Cultural Change for Universal Bankers
Once again, technology has raced culture to the finish line and won. As the concept of “universal banker” has gained currency far and wide, software has surfaced that can use market analytics to predict, with remarkable accuracy, branch traffic patterns, customer needs and labor needs. Which hours on which days can you expect a spike in customers wanting to open DDA accounts? When does it make sense for you to have a lender on hand, and when not? When should you ask your tellers to put on their new account hats?
No longer must those questions bedevil branch managers. Analytic software delivers the answers, which are essential to implementing a universal banker program in which branch employees cross-trained on teller, new accounts, and customer service duties can be scheduled and shifted dynamically according to predicted need. Universal bankers let branches save on labor without diminishing customer service or sales.
But as with any other significant business development, the software turns out to be the easy part. The real challenge is the people part. Banks can change their systems fast enough; changing the culture – well, that’s a different story.
The good news is that, implemented wisely, a universal banker program does address some of management’s biggest personnel woes:
Poaching by big banks. “Sometimes I feel like I’m running the training ground for (a nearby behemoth bank),” said one rueful community bank CEO. “They know who our best bankers are, and they can easily offer bigger wages and broader jobs.”
Brain drain. It’s a dilemma faced by every industry forced to worry about its personnel costs; seasoned workers cost more than entry-level workers. And banking faces another challenge – the explosion in compliance duties. “The market tells us we could bring on another loan officer but the auditors recommend two more compliance hires instead.” Seasoned bankers go elsewhere to be paid their worth.
Customer dissatisfaction. People bank with community banks in part because they want to know their banker. However, “Nothing makes our customers unhappier than finding out their favorite associate has left.”

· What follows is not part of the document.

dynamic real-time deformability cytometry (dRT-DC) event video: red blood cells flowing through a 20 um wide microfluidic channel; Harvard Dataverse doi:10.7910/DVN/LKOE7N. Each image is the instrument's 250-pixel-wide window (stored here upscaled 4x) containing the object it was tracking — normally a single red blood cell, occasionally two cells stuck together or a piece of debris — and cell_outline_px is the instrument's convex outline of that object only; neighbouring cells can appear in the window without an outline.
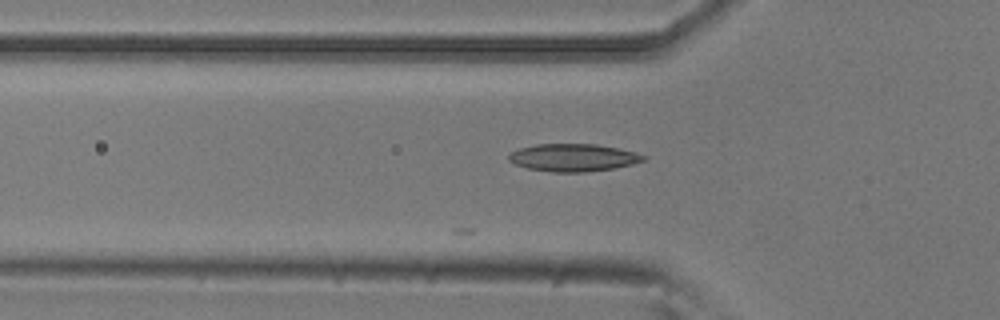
{"species": "common noctule bat (a hibernating species)", "species_latin": "Nyctalus noctula", "temperature_condition": "room temperature", "stored_images_in_passage": 17, "camera_frame_rate_fps": 3000, "um_per_image_px": 0.085, "animal": {"sex": "male", "body_mass_g": 20.5, "forearm_length_mm": 52.5}, "frame": {"image": 1, "passage_image": 17, "time_ms": 5.333, "image_size_px": [1000, 320], "cell_outline_px": [[648, 156], [644, 160], [632, 164], [616, 168], [584, 172], [552, 172], [528, 168], [516, 164], [508, 160], [508, 156], [512, 152], [520, 148], [536, 144], [596, 144], [636, 152]], "centroid_in_image_um": [48.75, 13.39], "position_along_channel_um": 77.1, "area_um2": 21.56}}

Part-timer disengagement. It’s hard to create a cohesive culture when your staff consists mainly of part-timers who keep one eye peeled for a full-time job elsewhere or juggle their hours with you and another part-time job. “There are wonderful exceptions, but by and large, it’s hard for part-time workers to have the same commitment to customers and the bank.”
Many branch staffers are on record as welcoming the universal banker concept, especially the more seasoned members. Being cross-trained generally improves one’s job security and value to the bank. And being a more valuable employee generally translates to greater job satisfaction. But as always, there are problems:
Dynamic scheduling may be difficult for some employees. For years, bank teller jobs have attracted good workers who need short, fairly regular hours so that they can attend to their family commitments. And these same workers often have a marked preference for a routine that, once learned, does not unduly tax their energies but allows them to interact warmly with customers and form strong relationships. Becoming a universal banker with a dynamic schedule may not appeal to them nor work with their family commitments, but losing these employees can be distressing for their customers and co-workers.

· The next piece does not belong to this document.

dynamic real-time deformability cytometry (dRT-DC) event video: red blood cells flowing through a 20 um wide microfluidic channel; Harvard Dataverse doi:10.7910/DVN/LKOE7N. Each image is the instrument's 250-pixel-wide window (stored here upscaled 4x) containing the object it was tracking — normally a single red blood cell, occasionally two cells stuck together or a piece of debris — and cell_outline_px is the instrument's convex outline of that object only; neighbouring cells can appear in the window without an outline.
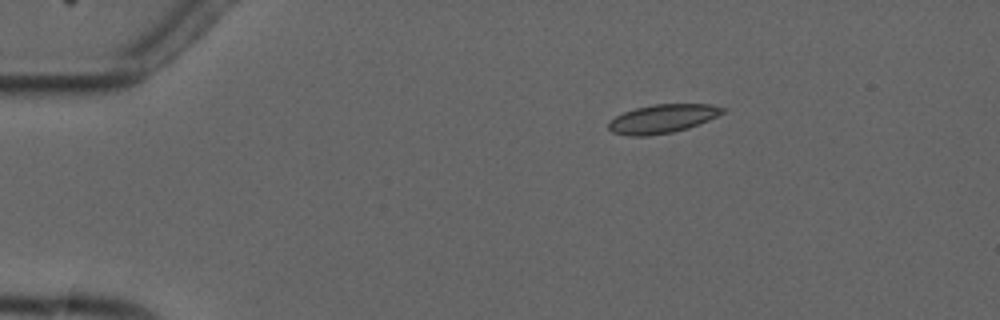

Many branch managers will not be up to the complexity of their new management responsibilities. It’s not enough to train employees on the new software; they need training and testing on the new kinds of decisions they will be weighing. As one branch manager described the early days of his company’s transition to universal bankers: “This adds so many permutations to my scheduling decisions. True, now I know almost exactly what I need where and when, but then I have to turn around and make real people decisions about it. Is Bonita ready to handle a rush of new account openings? While Matt is the best I have at cross-selling to older people with profitable accounts, he needs time off for college. And I don’t want to send Erin home again early this week, but she’s not cross-trained on insurance yet. Essentially, my intel is so much better now, but the decisions are more complex.”
Managers trying to implement this transition to a universal banker system need to keep in mind these cultural change prerequisites:
Communicate the need for change. Your staff is not blind to the changes they see in the branch, but they don’t have the clear picture that you do from the numbers, such as the shrinking branch traffic, flat branch sales and heightened competition from Internet channels. Share the numbers and help them recognize the implications.

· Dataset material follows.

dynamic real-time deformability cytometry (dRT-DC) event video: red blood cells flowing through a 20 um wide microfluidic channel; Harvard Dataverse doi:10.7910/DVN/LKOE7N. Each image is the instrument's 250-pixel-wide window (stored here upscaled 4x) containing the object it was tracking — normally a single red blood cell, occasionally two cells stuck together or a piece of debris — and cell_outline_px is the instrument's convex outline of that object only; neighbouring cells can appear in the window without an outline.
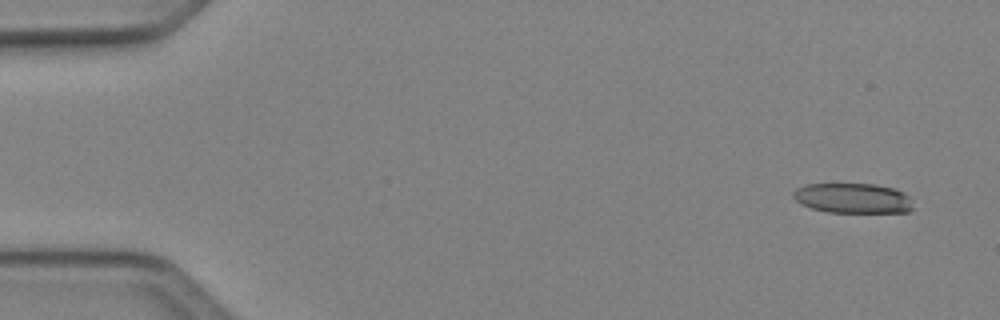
{"species": "Egyptian fruit bat (a non-hibernating species)", "species_latin": "Rousettus aegyptiacus", "temperature_condition": "cold", "stored_images_in_passage": 48, "camera_frame_rate_fps": 3000, "um_per_image_px": 0.085, "animal": {"sex": "female"}, "frame": {"image": 1, "passage_image": 1, "time_ms": 0.0, "image_size_px": [1000, 320], "cell_outline_px": [[912, 212], [828, 212], [812, 208], [796, 200], [792, 196], [792, 192], [796, 188], [808, 184], [876, 184], [892, 188], [904, 192], [908, 196], [912, 208]], "centroid_in_image_um": [72.49, 16.84], "position_along_channel_um": 12.5, "area_um2": 20.81}}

Allow lead-time that permits branch managers and staff to take proactive action, rather than forcing change upon them. Outline the new roles and responsibilities and give them a chance to enlist in them.
Be flexible in the early stages. You may know the precise arrangements for optimizing a certain branch thanks to new software, but you can also see that today’s staffing arrangement at that location doesn’t accommodate it perfectly. Share the plan and empower the people involved to see if they can make it work before you impose your changes.
Pilot the system in selected branches and share the results widely with other branches. Don’t keep a tight lid on the pilot results as they unfold. Instead, let others see how it’s unfolding and come forward with their own answers for their own branches. Remember, sustainable change doesn’t happen overnight and change that comes from within brings greater commitment.
Don’t overlook the mundane but essential practical activities that underpin the cultural change: new job descriptions, new policies and procedures, new workflows. Not only are they essential for managing the change, but they can facilitate subsequent decisions. Management will have to make some hard decisions about which employees today will make the grade in the new environment; their job will be made easier if employees can see the new roles for themselves and estimate their own suitability for them.
Strive for objectivity in making personnel decisions, even if that means bringing in objective outsiders – perhaps other branch managers – to help assess team members where personal relationships can color judgment.